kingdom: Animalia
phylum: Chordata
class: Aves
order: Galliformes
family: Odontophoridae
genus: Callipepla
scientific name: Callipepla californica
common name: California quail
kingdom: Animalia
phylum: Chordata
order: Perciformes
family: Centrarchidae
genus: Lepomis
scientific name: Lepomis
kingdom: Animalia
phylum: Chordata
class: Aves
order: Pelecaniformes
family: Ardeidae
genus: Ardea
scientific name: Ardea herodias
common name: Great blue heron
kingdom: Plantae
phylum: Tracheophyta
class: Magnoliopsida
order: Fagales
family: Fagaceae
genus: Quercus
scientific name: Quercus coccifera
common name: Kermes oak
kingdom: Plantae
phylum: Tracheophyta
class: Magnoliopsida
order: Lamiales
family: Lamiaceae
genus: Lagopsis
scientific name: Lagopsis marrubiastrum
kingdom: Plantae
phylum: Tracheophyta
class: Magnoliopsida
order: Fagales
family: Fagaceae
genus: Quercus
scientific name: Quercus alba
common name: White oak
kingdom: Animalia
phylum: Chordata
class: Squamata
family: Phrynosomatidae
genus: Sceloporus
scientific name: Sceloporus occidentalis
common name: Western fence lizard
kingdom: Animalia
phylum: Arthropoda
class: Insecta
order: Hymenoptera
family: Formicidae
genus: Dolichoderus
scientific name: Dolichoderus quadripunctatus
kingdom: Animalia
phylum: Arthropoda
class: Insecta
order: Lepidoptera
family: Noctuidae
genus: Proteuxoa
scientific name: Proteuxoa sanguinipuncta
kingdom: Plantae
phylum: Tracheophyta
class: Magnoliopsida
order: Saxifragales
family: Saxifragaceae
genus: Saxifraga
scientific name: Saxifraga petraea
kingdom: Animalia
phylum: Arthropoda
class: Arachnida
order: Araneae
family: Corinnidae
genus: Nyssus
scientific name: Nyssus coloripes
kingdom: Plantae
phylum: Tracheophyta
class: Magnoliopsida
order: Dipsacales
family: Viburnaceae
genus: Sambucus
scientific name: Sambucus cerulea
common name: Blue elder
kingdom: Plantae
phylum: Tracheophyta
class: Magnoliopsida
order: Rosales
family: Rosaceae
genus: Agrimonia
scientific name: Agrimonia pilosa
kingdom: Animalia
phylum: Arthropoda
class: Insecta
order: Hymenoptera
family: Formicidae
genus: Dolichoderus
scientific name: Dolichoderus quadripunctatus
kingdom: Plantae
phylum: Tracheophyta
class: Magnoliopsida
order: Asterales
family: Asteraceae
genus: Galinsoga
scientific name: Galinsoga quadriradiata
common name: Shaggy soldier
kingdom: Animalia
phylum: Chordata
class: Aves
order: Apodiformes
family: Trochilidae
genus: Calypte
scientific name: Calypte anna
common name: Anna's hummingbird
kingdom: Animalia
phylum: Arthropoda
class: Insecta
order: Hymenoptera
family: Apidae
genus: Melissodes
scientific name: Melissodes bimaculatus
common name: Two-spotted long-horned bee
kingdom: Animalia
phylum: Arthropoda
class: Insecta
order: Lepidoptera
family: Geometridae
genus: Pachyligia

**Instructions for the task**: Return every line of the data above with no changes.

**Task output**:
kingdom: Animalia
phylum: Chordata
class: Aves
order: Galliformes
family: Odontophoridae
genus: Callipepla
scientific name: Callipepla californica
common name: California quail
kingdom: Animalia
phylum: Chordata
order: Perciformes
family: Centrarchidae
genus: Lepomis
scientific name: Lepomis
kingdom: Animalia
phylum: Chordata
class: Aves
order: Pelecaniformes
family: Ardeidae
genus: Ardea
scientific name: Ardea herodias
common name: Great blue heron
kingdom: Plantae
phylum: Tracheophyta
class: Magnoliopsida
order: Fagales
family: Fagaceae
genus: Quercus
scientific name: Quercus coccifera
common name: Kermes oak
kingdom: Plantae
phylum: Tracheophyta
class: Magnoliopsida
order: Lamiales
family: Lamiaceae
genus: Lagopsis
scientific name: Lagopsis marrubiastrum
kingdom: Plantae
phylum: Tracheophyta
class: Magnoliopsida
order: Fagales
family: Fagaceae
genus: Quercus
scientific name: Quercus alba
common name: White oak
kingdom: Animalia
phylum: Chordata
class: Squamata
family: Phrynosomatidae
genus: Sceloporus
scientific name: Sceloporus occidentalis
common name: Western fence lizard
kingdom: Animalia
phylum: Arthropoda
class: Insecta
order: Hymenoptera
family: Formicidae
genus: Dolichoderus
scientific name: Dolichoderus quadripunctatus
kingdom: Animalia
phylum: Arthropoda
class: Insecta
order: Lepidoptera
family: Noctuidae
genus: Proteuxoa
scientific name: Proteuxoa sanguinipuncta
kingdom: Plantae
phylum: Tracheophyta
class: Magnoliopsida
order: Saxifragales
family: Saxifragaceae
genus: Saxifraga
scientific name: Saxifraga petraea
kingdom: Animalia
phylum: Arthropoda
class: Arachnida
order: Araneae
family: Corinnidae
genus: Nyssus
scientific name: Nyssus coloripes
kingdom: Plantae
phylum: Tracheophyta
class: Magnoliopsida
order: Dipsacales
family: Viburnaceae
genus: Sambucus
scientific name: Sambucus cerulea
common name: Blue elder
kingdom: Plantae
phylum: Tracheophyta
class: Magnoliopsida
order: Rosales
family: Rosaceae
genus: Agrimonia
scientific name: Agrimonia pilosa
kingdom: Animalia
phylum: Arthropoda
class: Insecta
order: Hymenoptera
family: Formicidae
genus: Dolichoderus
scientific name: Dolichoderus quadripunctatus
kingdom: Plantae
phylum: Tracheophyta
class: Magnoliopsida
order: Asterales
family: Asteraceae
genus: Galinsoga
scientific name: Galinsoga quadriradiata
common name: Shaggy soldier
kingdom: Animalia
phylum: Chordata
class: Aves
order: Apodiformes
family: Trochilidae
genus: Calypte
scientific name: Calypte anna
common name: Anna's hummingbird
kingdom: Animalia
phylum: Arthropoda
class: Insecta
order: Hymenoptera
family: Apidae
genus: Melissodes
scientific name: Melissodes bimaculatus
common name: Two-spotted long-horned bee
kingdom: Animalia
phylum: Arthropoda
class: Insecta
order: Lepidoptera
family: Geometridae
genus: Pachyligia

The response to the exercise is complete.